Lucille Fletcher is best known for her suspense classic Sorry, Wrong Number, originally a radio play, later a novel, TV play and motion picture. She has written extensively for both screen and television, and is the author of several successful mystery novels, including Blindfold, . . . And Presumed Dead, The Strange Blue Yawl and The Girl in Cabin B54. She is the author of the recently successful Broadway play Night Watch, which was also a motion picture starring Elizabeth Taylor.
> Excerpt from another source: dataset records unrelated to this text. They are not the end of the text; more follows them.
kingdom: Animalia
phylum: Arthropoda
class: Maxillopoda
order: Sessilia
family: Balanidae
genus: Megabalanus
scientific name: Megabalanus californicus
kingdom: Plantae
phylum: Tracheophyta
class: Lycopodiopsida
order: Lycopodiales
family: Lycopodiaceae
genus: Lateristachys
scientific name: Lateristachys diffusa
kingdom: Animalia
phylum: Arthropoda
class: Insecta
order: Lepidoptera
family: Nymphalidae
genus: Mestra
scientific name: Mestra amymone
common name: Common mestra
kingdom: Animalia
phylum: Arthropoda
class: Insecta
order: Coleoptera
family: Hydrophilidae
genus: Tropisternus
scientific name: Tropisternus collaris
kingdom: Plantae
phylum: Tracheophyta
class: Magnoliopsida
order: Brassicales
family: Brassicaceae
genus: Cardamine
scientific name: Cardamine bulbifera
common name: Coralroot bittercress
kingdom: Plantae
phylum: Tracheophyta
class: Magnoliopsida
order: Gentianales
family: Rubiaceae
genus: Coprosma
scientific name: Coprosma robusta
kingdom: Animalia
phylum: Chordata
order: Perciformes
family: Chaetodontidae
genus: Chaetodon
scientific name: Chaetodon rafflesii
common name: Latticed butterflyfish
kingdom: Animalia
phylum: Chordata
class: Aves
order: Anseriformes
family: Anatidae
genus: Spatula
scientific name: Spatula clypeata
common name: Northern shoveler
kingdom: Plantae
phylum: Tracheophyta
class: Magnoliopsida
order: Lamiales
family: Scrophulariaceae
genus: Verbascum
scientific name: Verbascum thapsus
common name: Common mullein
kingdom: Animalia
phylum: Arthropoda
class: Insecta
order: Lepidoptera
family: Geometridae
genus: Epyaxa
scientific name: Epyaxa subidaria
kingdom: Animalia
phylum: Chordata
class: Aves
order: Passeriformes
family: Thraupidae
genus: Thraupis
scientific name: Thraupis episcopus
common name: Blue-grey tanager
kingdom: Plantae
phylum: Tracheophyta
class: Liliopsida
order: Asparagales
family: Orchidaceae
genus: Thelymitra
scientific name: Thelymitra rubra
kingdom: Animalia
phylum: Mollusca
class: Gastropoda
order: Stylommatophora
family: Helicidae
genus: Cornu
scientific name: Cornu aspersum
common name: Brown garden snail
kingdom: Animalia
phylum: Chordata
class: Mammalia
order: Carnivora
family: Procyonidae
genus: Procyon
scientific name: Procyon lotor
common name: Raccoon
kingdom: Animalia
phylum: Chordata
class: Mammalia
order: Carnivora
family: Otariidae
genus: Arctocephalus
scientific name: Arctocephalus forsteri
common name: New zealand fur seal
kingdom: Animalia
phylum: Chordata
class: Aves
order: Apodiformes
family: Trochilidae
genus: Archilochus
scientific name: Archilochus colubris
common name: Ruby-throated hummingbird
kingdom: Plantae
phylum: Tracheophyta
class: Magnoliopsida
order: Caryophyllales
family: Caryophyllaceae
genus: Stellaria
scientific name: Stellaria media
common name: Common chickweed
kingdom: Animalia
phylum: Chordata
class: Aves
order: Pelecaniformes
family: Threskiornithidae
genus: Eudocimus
A native of Brooklyn and a graduate of Vassar College, Lucille Fletcher lived on the eastern shore of Maryland with her husband, novelist Douglass Wallop, until his death in 1985.
This author bio was adapted from the bio on the dust jacket of an Eighty Dollars to Stamford hardcover.
Loopy Cold War novel about a psychotherapist called in by a shadowy arm of the government to psychoanalyze a nuclear scientist who has gone insane and refuses to take a bag off of his head. Unfortunately, the only mystery I really wanted solved in the book is never solved. At least Fletcher addresses it at the end with a sort of shrug-I-guess-we'll-never-know.
Absorbing, small scale and well-written Cold War espionage novel by the radio mystery legend. Fletcher constructs some very cinematic sequences throughout the book, especially the mysterious meeting in a hotel lobby. More of those would have made the short novel impressively riveting.